The Plant – Used for treating edema, rheumatism, depression, muscle aches and also used as an insect repellent.
Side Effects – Known for its anti-fertility properties, mimosa pudica should never be consumed by those trying for pregnancy. Neither should it be consumed by pregnant women.
Uses and Benefits of Mimosa Pudica
Healing wounds –Grind the leaves with a little water, extract the juice and apply it to the wound.
Anti-Venom – Boil dried mimosa root in water, which is then applied to the bite area.
Antidepressant – Used for ages as an antidepressant in many countries around the world, it is also used for reducing anxiety and to improve memory. An extract made from the complete plant is used for this purpose.
Treating piles – Leaves crushed into a fine paste and applied as a poultice has been used for ages in the treatment of bleeding piles.
Healing ulcers – Extract from the leaves when consumed, helps reduce gastric acid secretion and total acidity, thus providing relief to those suffering from ulcers.
Treating Diarrhea – Used traditionally for treating diarrhea through the consumption of extract made from the leaves of mimosa.
Treating inflammation – The leaves are boiled and the warm liquid used as a compress on the inflamed area.
Diabetes treatment – Traditionally, dried leaves and roots are powdered and consumed daily to keep blood sugar levels in check.
Liver protection – The extract has been proven to protect the liver from toxicity.
Anthelmintic properties – Consuming the extract helps expel intestinal worms from the system.
Antimicrobial properties – The extract from mimosa has antimicrobial, antiviral and antifungal properties.
Preventing and treating mumps – the antiviral properties of mimosa help prevent mumps. Extract from the plant is also used to treat those suffering from mumps.
Anticonvulsant properties – Extract from the leaves have been traditionally used in Africa to treat people suffering from convulsions.
Hypolipidemic properties – The presence of alkaloids, glycosides, and flavonoids in mimosa help lower lipid levels.
Treating Uterine prolapse – Decoction made from the plant is consumed for treating uterine prolepses. A paste made from the root is also applied as a poultice for forty days.
Aphrodisiac properties – Extract made from the roots has been used traditionally as an aphrodisiac.
Methods of Using Mimosa Pudica:
Poultice – Pound a handful of fresh mimosa pudica leaves with a little water to make a coarse paste. Application of this paste as a poultice helps in reducing inflammation and treating wounds.

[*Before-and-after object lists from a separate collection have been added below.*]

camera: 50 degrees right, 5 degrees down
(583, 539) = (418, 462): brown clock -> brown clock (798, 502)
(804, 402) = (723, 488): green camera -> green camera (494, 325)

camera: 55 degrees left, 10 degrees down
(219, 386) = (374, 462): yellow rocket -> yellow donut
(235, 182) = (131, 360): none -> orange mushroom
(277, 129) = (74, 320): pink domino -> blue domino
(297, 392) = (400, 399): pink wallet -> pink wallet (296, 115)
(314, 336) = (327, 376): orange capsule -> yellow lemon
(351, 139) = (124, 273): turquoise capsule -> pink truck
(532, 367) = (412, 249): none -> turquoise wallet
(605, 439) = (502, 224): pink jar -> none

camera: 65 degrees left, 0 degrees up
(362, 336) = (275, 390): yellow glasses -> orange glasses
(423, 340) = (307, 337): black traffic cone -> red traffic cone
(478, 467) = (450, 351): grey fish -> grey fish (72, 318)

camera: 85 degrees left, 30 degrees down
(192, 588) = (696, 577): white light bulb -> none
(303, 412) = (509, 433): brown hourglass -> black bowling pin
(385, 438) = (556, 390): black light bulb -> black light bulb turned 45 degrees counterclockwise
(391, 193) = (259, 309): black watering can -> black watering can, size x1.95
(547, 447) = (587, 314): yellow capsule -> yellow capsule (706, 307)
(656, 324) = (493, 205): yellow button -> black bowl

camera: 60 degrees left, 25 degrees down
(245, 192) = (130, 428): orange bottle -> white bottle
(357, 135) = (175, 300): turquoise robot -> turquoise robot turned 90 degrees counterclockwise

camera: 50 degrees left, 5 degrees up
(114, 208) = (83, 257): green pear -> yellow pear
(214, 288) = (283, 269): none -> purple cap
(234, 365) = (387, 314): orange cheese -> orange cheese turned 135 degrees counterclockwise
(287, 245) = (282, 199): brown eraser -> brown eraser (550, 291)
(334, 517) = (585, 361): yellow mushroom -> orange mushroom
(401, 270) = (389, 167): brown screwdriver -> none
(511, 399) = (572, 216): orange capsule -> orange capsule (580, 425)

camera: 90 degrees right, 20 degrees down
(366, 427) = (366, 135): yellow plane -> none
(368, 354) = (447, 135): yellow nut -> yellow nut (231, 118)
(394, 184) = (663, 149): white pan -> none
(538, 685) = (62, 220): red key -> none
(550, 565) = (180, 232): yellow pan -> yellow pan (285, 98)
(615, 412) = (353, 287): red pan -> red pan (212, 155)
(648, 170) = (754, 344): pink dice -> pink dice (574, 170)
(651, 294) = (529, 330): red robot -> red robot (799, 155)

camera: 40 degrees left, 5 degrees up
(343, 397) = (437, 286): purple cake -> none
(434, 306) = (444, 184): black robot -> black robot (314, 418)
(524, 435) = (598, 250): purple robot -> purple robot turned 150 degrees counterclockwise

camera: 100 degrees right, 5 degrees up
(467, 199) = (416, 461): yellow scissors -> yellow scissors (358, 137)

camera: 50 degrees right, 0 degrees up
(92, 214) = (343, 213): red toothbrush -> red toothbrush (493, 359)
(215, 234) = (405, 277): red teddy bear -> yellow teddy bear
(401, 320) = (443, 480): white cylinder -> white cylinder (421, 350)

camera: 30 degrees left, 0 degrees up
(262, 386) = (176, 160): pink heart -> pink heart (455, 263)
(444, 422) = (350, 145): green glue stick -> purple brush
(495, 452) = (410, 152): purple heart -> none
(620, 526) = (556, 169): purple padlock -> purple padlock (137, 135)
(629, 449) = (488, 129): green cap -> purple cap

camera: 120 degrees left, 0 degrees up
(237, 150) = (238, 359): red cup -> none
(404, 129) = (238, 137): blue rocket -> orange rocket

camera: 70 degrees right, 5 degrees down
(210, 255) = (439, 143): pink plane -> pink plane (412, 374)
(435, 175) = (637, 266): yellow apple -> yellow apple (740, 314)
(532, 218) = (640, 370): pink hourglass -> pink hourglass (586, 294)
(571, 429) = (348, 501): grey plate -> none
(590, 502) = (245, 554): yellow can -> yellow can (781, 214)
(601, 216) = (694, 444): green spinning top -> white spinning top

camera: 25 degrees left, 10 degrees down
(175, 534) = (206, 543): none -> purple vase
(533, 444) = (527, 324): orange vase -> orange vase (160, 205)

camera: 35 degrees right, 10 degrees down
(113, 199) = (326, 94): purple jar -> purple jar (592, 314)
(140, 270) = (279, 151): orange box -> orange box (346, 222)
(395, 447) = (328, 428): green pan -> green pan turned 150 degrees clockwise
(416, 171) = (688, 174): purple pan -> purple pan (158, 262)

Tea – Boil a cup of water and add a small number of fresh leaves to it. Allow simmering until the color of the water changes. Strain the liquid and consume it. Mimosa tea helps treat diarrhea, reducing anxiety, treating depression, stomach ulcers, and in reducing blood sugar levels.
Oil – To make Mimosa pudica oil, you need to heat a little oil (any non-refined oil will do). To this add about one-fourth cup of fresh mimosa leaves. Once the leaves stop sizzling, take it off the flame and drain the oil. Use the oil after cooling to massage areas with aches and pain.
The Bottom Line
Offering healing properties through every part, Mimosa pudica is truly nature’s pharmacy. While traditional medical practitioners have been using this plant for ages, scientists are confirming the many uses and benefits of the plant. However, remember to consult a medical practitioner before using the plant for treatment.